Palce lewej ręki, jakbym kogoś mordował, ale kolor soczku pięknie czerwony
Składniki:
- mała główka kapusty szt. 1
- średni burak szt 1 (pokrojony na cienkie plasterki)
- niecały kieliszek (made in IKEA) soli.
Finito i niech się kisi
Liczba postów: 1.033
Liczba wątków: 12
Dołączył: 08 2008
Lokalizacja: Poznań/Plewiska/Gawrony
Nastrój: będzie pan zadowoloooony:-)))
(20-01-2013, 21:44)1stgreen napisał(a): Mianowicie -> kiszone całe główki kapusty -> w celu wykorzystania liści do zrobienia gołąbków.
Pamiętam, że w naszym domu kisiło się kapuchę w beczce dębowej i na około 10 centymetrowej warstwie już udeptanej, szatkowanej kapusty ułożone były liście kapuściane luźno między sobą. Liście te największe zdjęte z główki. Potem warstwa 10 cm szatkowanej i na to jabłka pozbawione ogonków i "dupek", kilka sztuk. Następnie warstwa kapusty i znów liście z główki i tak aż do wypełnienia beczki.
Można było przewidzieć kiedy na obiad będą gołąbki  , wypadało tak raz w miesiącu  . Jabłka natomiast były świetne, pokrojone na cieplutkiej, świeżej bułce posmarowanej grubo masełkiem, pycha , jeszcze dziś czuję ten smak.
Liczba postów: 3.425
Liczba wątków: 65
Dołączył: 11 2008
Lokalizacja: Tychy, pałac Moszna 2014
Nastrój: żyję, a na zlotach rozkwit :P
Pochwalę się, że przez ostatnie parę dni poznaje nowy smak kapusty kiszonej.
Oczywiście chodzi o kapustę z burakiem.
Da się zjeść, ale nie powala.
Tradycyjny smak kapusty zatracony, przebija burak. Kwas wyczuwalny, ale jakby słodsza była.
Wg mnie smak dziwny taki, wybaczcie, ale ten burak mi jakoś nie pasuje w kiszonej kapuście.
Kolor oczywiście z białej zrobił się czerwony. Zapach przyjemny.
Kusząc się na ranking moich dotychczasowych poczynań kiszeniarskich,
aktualnie wyglądałby on tak:
1 - z suszoną żurawiną i jabłkiem
2 - liściami laurowymi
2,5 - z cebulą (warunek - musi być jedzona na zimno, zapach cebuli kontrowersyjny  )
3 - z burakiem
Chciałbym podkreślić, że
po primo to mój subiektywny ranking,
po secundo wszystko się znudzi, więc nie należy jeść ciągle tego samego
No cóż, jakoś zjem tą buraczaną kapustę... 

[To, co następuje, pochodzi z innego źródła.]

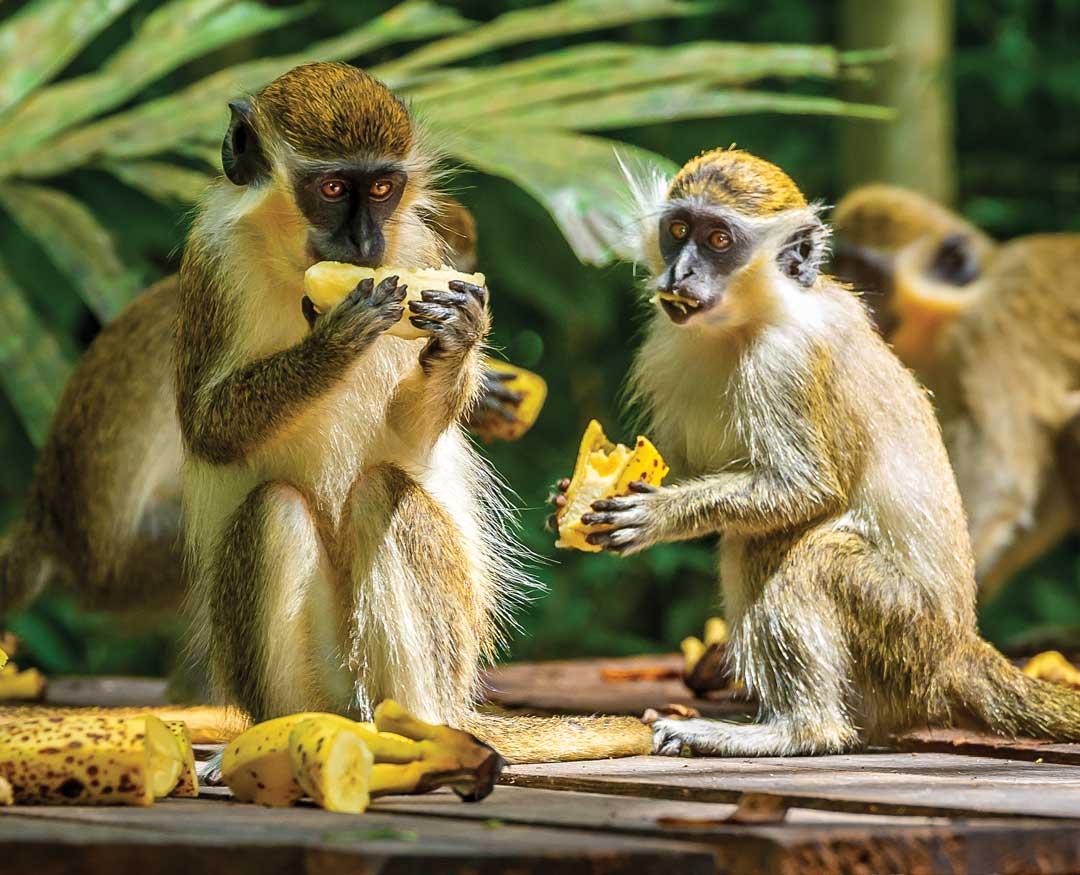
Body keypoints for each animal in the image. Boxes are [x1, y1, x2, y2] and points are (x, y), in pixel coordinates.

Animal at [171, 62, 649, 763]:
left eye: (383, 188)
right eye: (333, 187)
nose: (365, 241)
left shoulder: (424, 248)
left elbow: (411, 433)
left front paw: (460, 333)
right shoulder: (209, 263)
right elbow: (205, 426)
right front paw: (335, 342)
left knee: (382, 492)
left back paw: (423, 733)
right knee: (271, 512)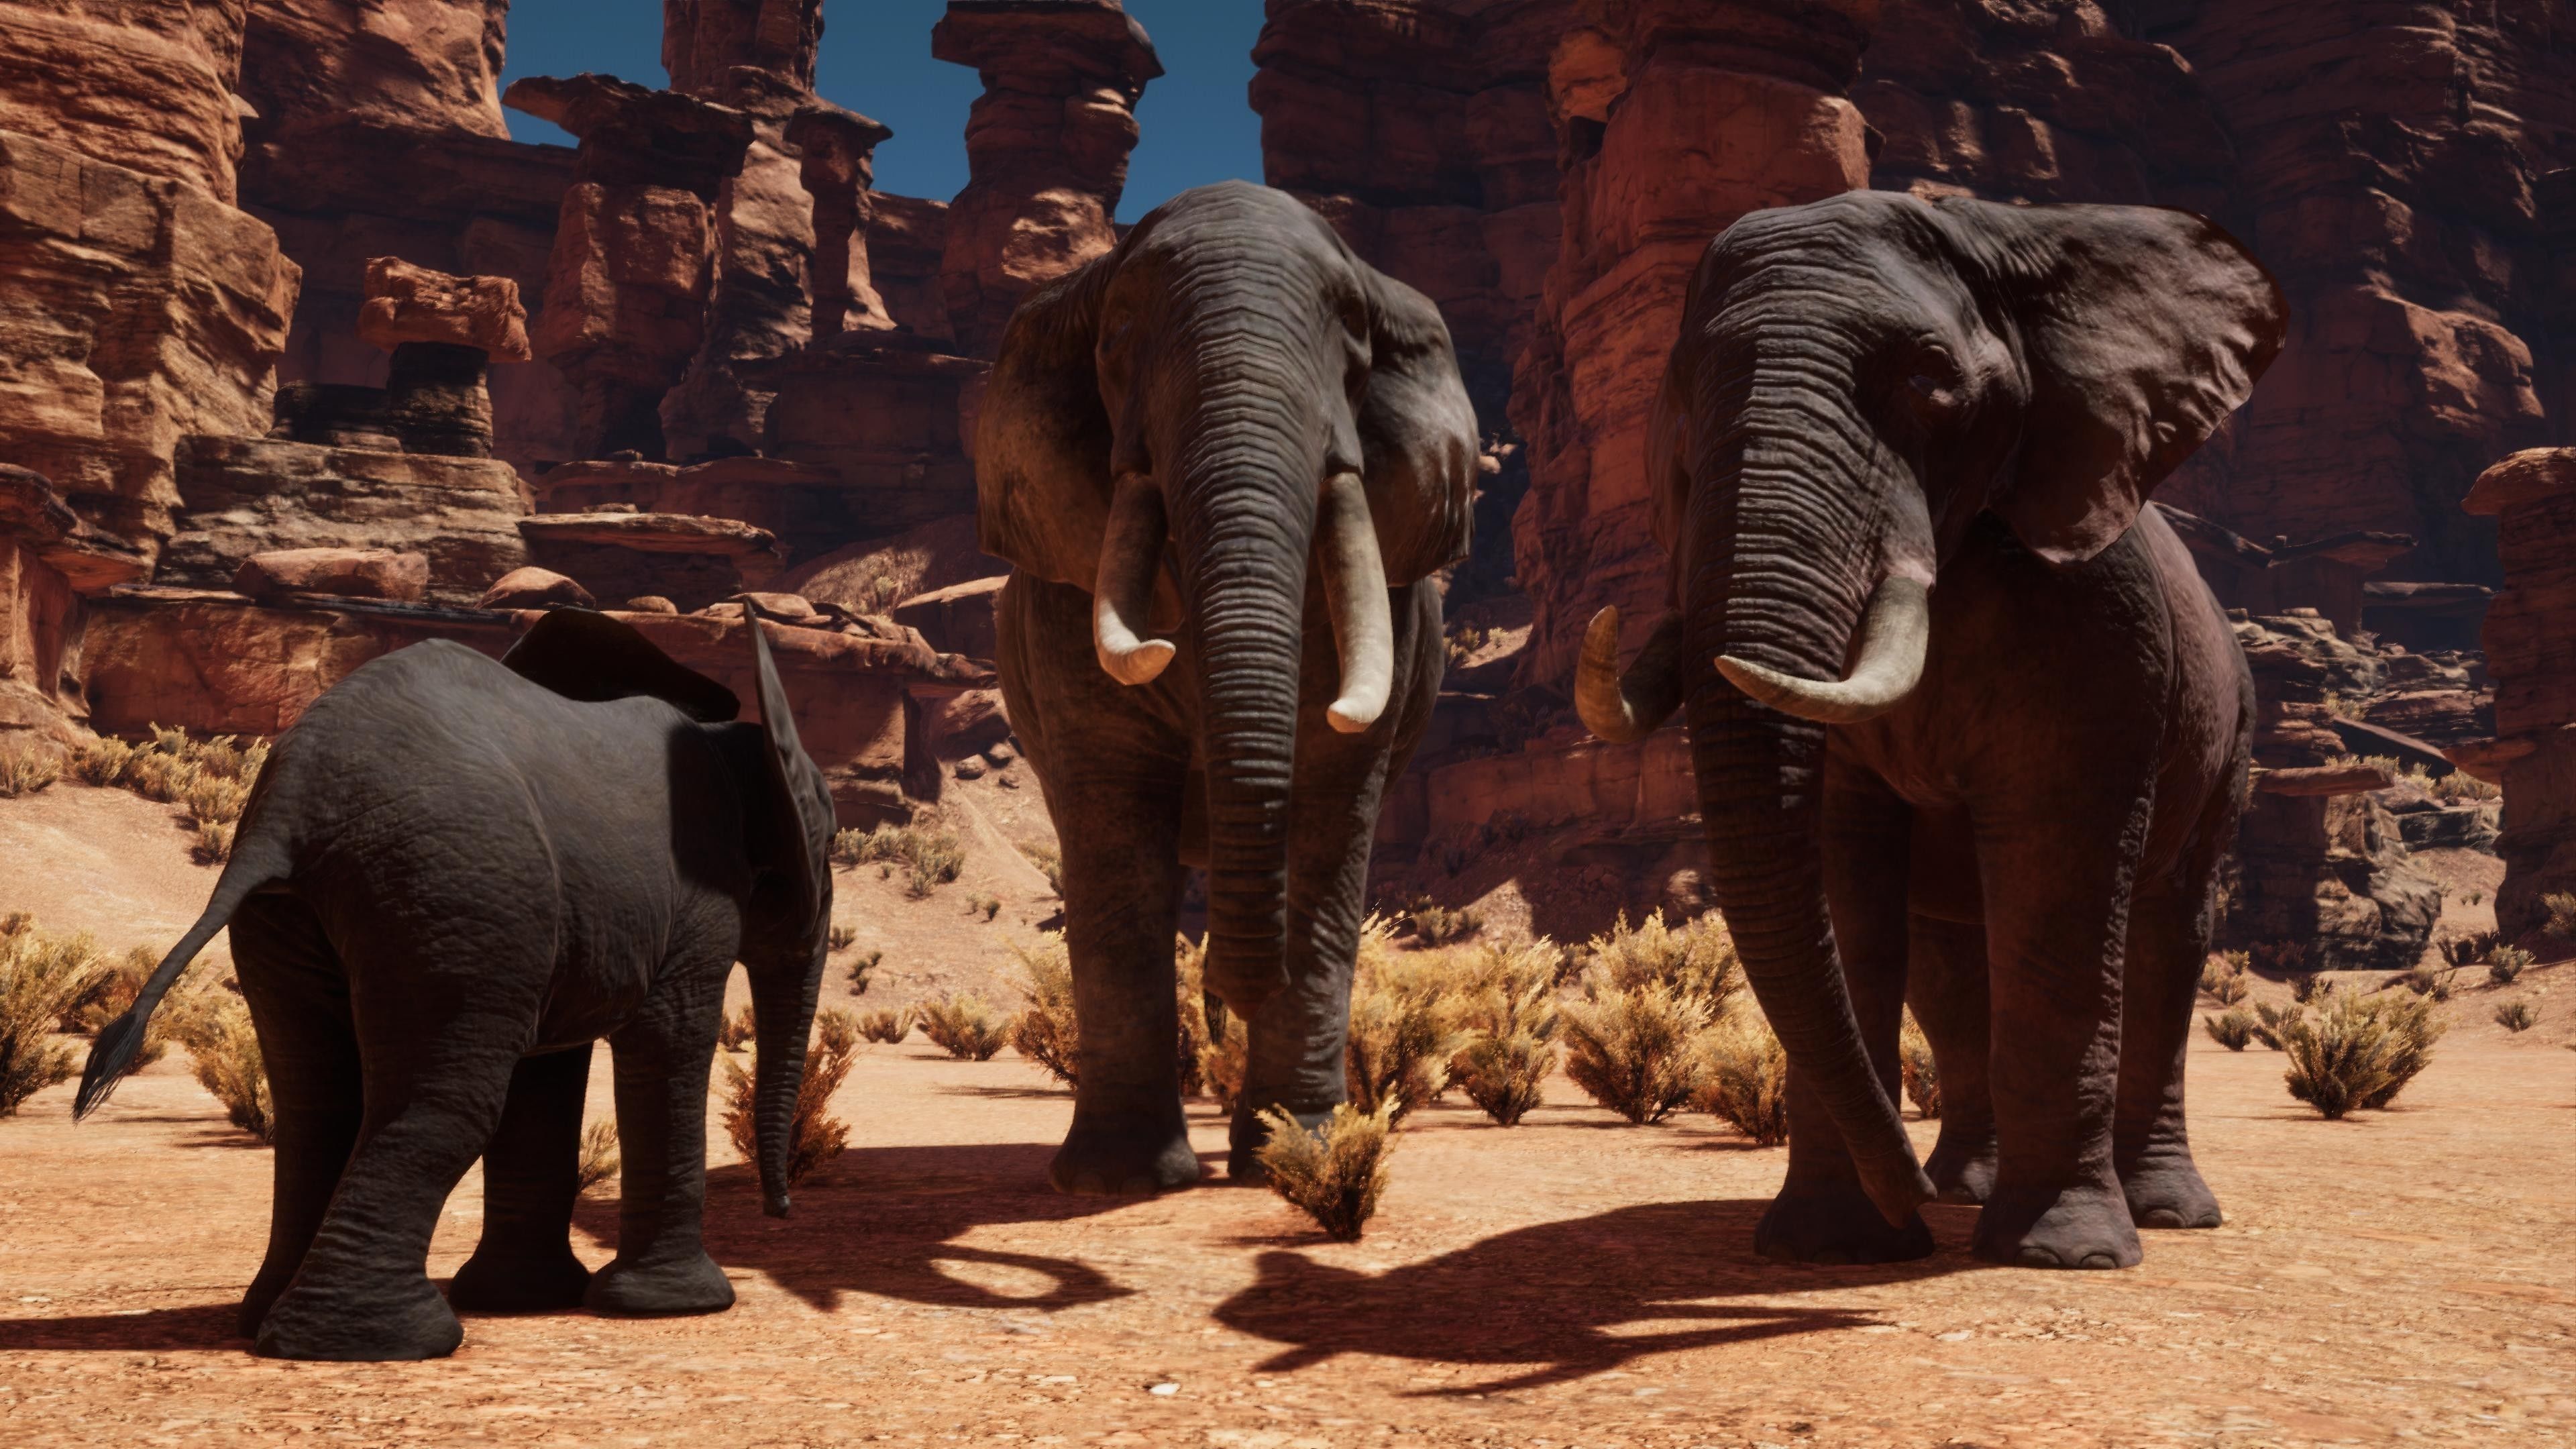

Następna w kolejce kapusta z selerem.
Jeżeli ktoś zna jakieś inne domieszki do kiszonej kapusty niż poruszane dotychczas proszę o wpisy w tym wątku.
Liczba postów: 1.279
Liczba wątków: 1
Dołączył: 01 2012
Lokalizacja: z POLSKI
Nastrój: kto pije to żyje
Witaj;;>>.Castlemn.>>
Zrób sobie salatkę z kapusty plus dodatki a, nie pożalujesz . Jest naprawdę bardzo dobra, tylko że kupa roboty.
powyżej pisalem. Tą salatkę możesz spożywać za 3 dni- super salatka-będziesz zadowolony.